Longtime Alabama AD Mal Moore dies at 73

Longtime Alabama AD Mal Moore dies at 73

Published Mar. 30, 2013 3:16 p.m. ET

MONTGOMERY, Ala. (AP) — Former Alabama athletic director Mal Moore, who played and coached under Bear Bryant and hired Nick Saban as football coach, has passed away.

The university said the 73-year-old Moore died on Saturday at Duke University Medical Center. Moore had been in the Durham, N.C., hospital since March 13 with pulmonary problems.

No further details were immediately available.

The folksy, silver-haired Moore was part of 10 football national championship teams as a player, coach or administrator in a career intertwined with three of the Crimson Tide's most revered coaches -- his old bosses Bryant and Gene Stallings and Saban, who has won three of the last four national titles.

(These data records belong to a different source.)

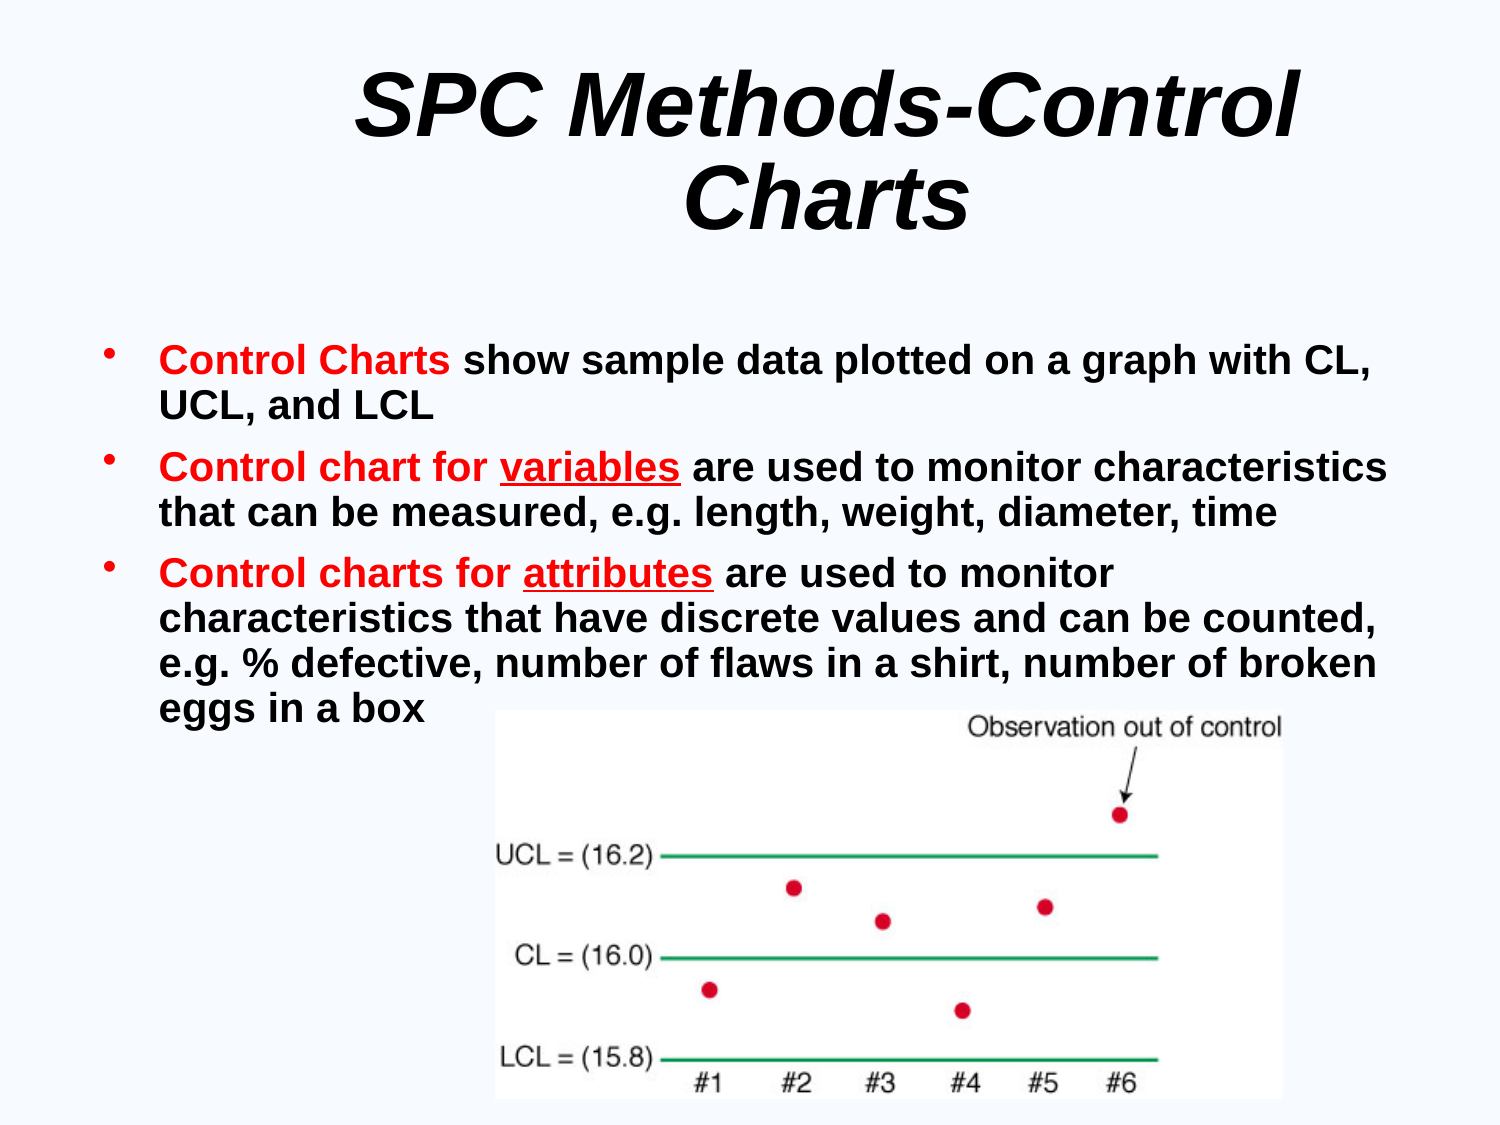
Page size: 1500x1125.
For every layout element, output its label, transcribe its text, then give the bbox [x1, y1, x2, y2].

list Control Charts show sample data plotted on a graph with CL, UCL, and LCL Control chart for variables are used to monitor characteristics that can be measured, e.g. length, weight, diameter, time Control charts for attributes are used to monitor characteristics that have discrete values and can be counted, e.g. % defective, number of flaws in a shirt, number of broken eggs in a box [87, 330, 1413, 1125]
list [494, 710, 1283, 1099]
title SPC Methods-Control Charts [188, 34, 1468, 276]
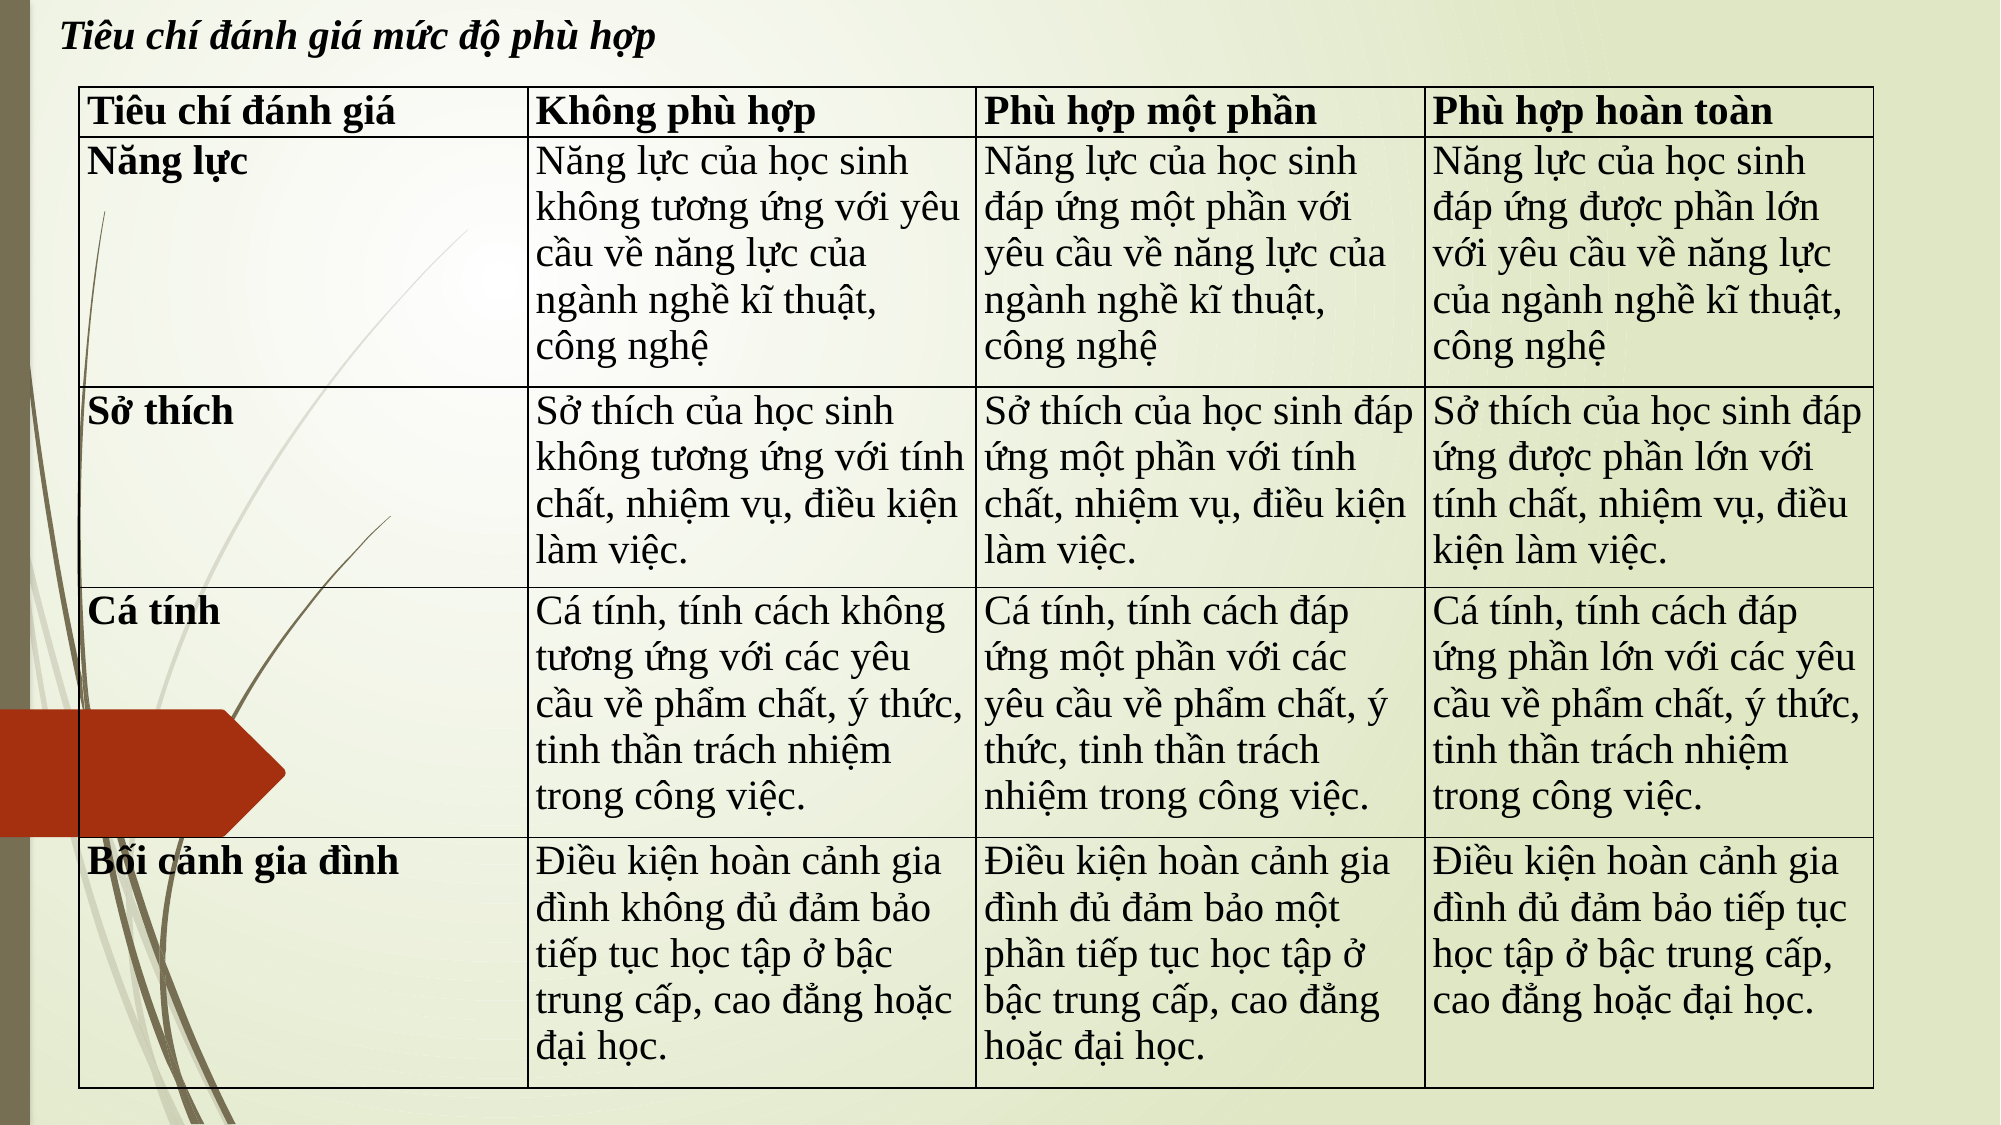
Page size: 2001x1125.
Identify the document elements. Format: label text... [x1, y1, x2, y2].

table_cell Năng lực của học sinh đáp ứng một phần với yêu cầu về năng lực của ngành nghề kĩ thuật, công nghệ [977, 138, 1424, 386]
table_cell Điều kiện hoàn cảnh gia đình đủ đảm bảo một phần tiếp tục học tập ở bậc trung cấp, cao đẳng hoặc đại học. [977, 838, 1424, 1087]
table_cell Sở thích của học sinh đáp ứng một phần với tính chất, nhiệm vụ, điều kiện làm việc. [977, 388, 1424, 587]
table_header Không phù hợp [529, 88, 975, 136]
table_cell Sở thích của học sinh đáp ứng được phần lớn với tính chất, nhiệm vụ, điều kiện làm việc. [1426, 388, 1873, 587]
text_box Tiêu chí đánh giá mức độ phù hợp [43, 0, 672, 65]
table_cell Sở thích [80, 388, 527, 587]
table_cell Cá tính [80, 588, 527, 837]
table_header Phù hợp hoàn toàn [1426, 88, 1873, 136]
table_header Tiêu chí đánh giá [80, 88, 527, 136]
table_cell Điều kiện hoàn cảnh gia đình không đủ đảm bảo tiếp tục học tập ở bậc trung cấp, cao đẳng hoặc đại học. [529, 838, 975, 1087]
table_cell Điều kiện hoàn cảnh gia đình đủ đảm bảo tiếp tục học tập ở bậc trung cấp, cao đẳng hoặc đại học. [1426, 838, 1873, 1087]
table_cell Cá tính, tính cách không tương ứng với các yêu cầu về phẩm chất, ý thức, tinh thần trách nhiệm trong công việc. [529, 588, 975, 837]
table_cell Năng lực của học sinh đáp ứng được phần lớn với yêu cầu về năng lực của ngành nghề kĩ thuật, công nghệ [1426, 138, 1873, 386]
table_cell Cá tính, tính cách đáp ứng phần lớn với các yêu cầu về phẩm chất, ý thức, tinh thần trách nhiệm trong công việc. [1426, 588, 1873, 837]
table_header Phù hợp một phần [977, 88, 1424, 136]
table_cell Năng lực [80, 138, 527, 386]
table_cell Bối cảnh gia đình [80, 838, 527, 1087]
table_cell Sở thích của học sinh không tương ứng với tính chất, nhiệm vụ, điều kiện làm việc. [529, 388, 975, 587]
table_cell Năng lực của học sinh không tương ứng với yêu cầu về năng lực của ngành nghề kĩ thuật, công nghệ [529, 138, 975, 386]
table_cell Cá tính, tính cách đáp ứng một phần với các yêu cầu về phẩm chất, ý thức, tinh thần trách nhiệm trong công việc. [977, 588, 1424, 837]
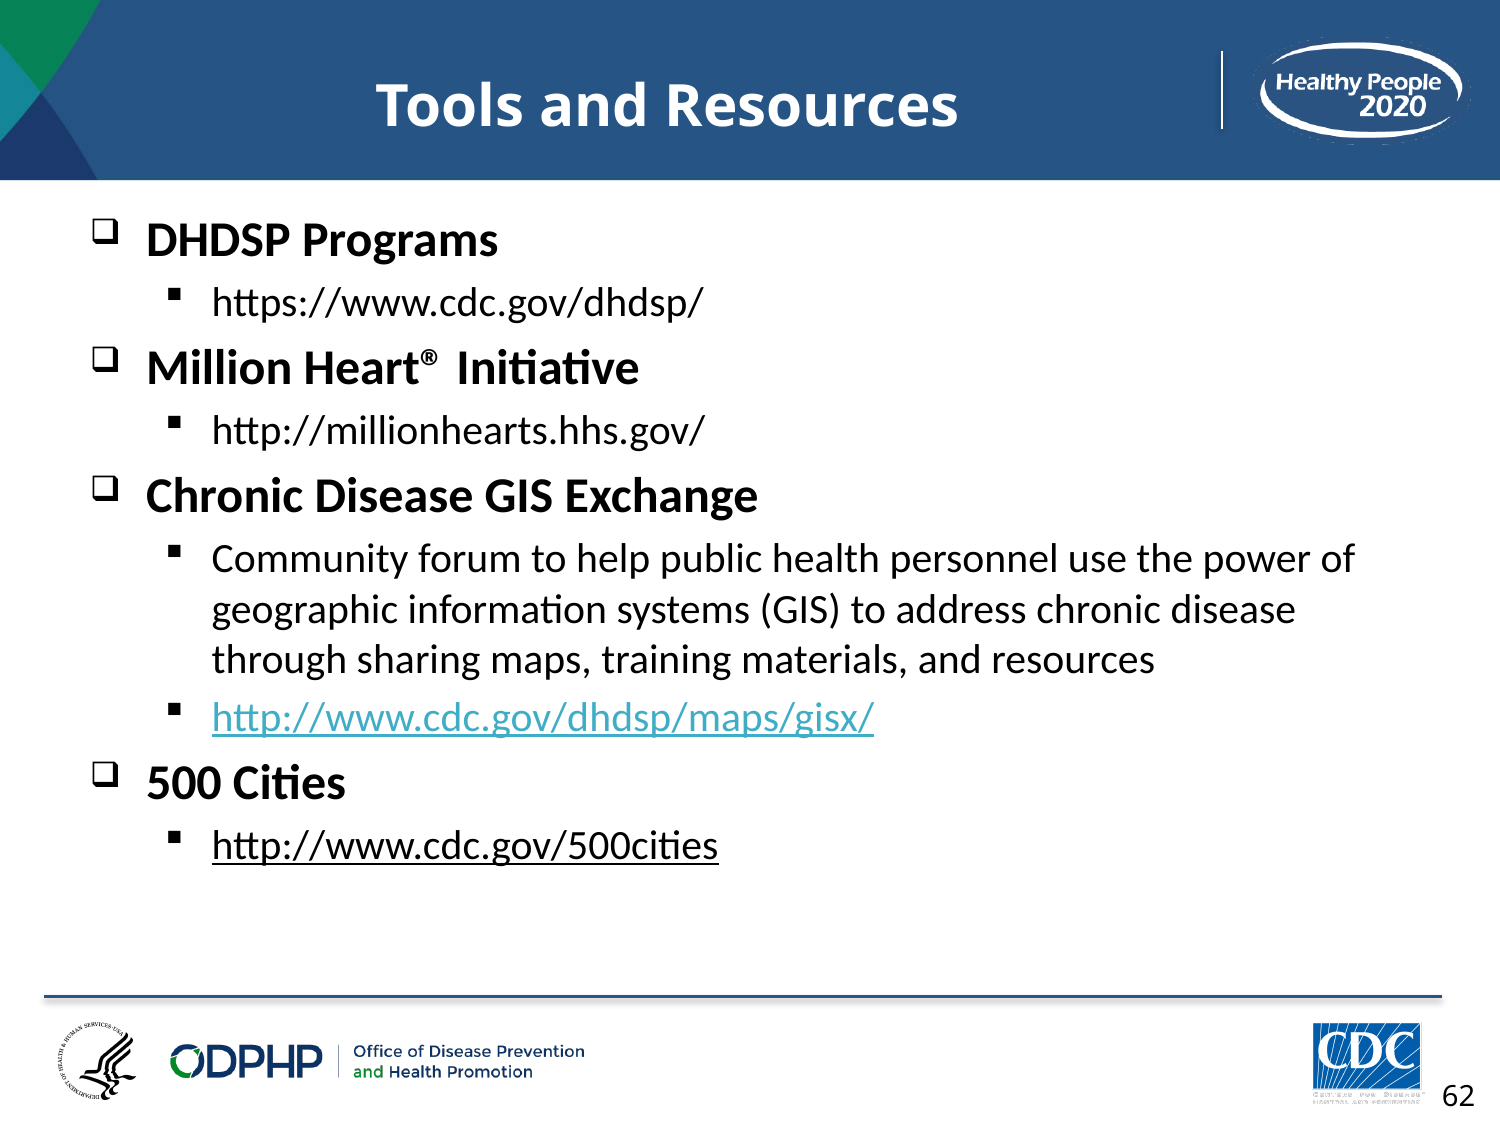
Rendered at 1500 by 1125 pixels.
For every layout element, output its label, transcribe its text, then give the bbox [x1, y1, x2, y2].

text_box 62 [1427, 1070, 1491, 1120]
title Tools and Resources [75, 3, 1261, 146]
picture [0, 0, 1500, 1125]
list DHDSP Programs https://www.cdc.gov/dhdsp/ Million Heart® Initiative http://millionhearts.hhs.gov/ Chronic Disease GIS Exchange Community forum to help public health personnel use the power of geographic information systems (GIS) to address chronic disease through sharing maps, training materials, and resources http://www.cdc.gov/dhdsp/maps/gisx/ 500 Cities http://www.cdc.gov/500cities [75, 198, 1450, 1012]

He played for Bryant's 1961 national championship team, and Bill Battle -- a teammate of Moore's -- was hired to replace him two days after Moore stepped down on March 20. He was to become a special adviser to Alabama President Judy Bonner.

Moore oversaw an athletic department since 1999 that made more than $200 million in facilities improvements -- including multiple expansions of Bryant-Denny Stadium and won national championships in football, gymnastics, softball and women's golf in 2011-12.

The football building and his own memorabilia-covered office are housed in the Mal M. Moore Athletic Facility, named after him in 2007.

Moore's biggest claims to fame are the hiring of Saban and his long relationship with Bryant, whom he had hoped to succeed.

Moore was a freshman on Bryant's first Alabama team in 1958 then spent 22 seasons as a coach, including a stint with Stallings for the NFL's Cardinals in St. Louis and Phoenix.

He joined Bryant as a graduate assistant in 1964 and coached both the secondary and quarterbacks before becoming the Tide's first offensive coordinator in 1975. He was also Stallings' offensive coordinator from 1990-93 in a tenure that included the 1992 national championship.

He interviewed to take over the program after Bryant retired in 1982 but was passed over in favor of New York Giants coach Ray Perkins. That left Moore thinking about getting out of the profession before Notre Dame's Gerry Faust hired him to coach running backs.

"At the time, I kind of felt like a man without a country," Moore said in a December 2012 interview ahead of the BCS championship game with the Fighting Irish. "I was in a strange position that I'd never been in before."

His wife of 41 years, the former Charlotte Davis, passed away after a long illness in 2010. His daughter, Heather Cook, lives in Scottsdale, Ariz.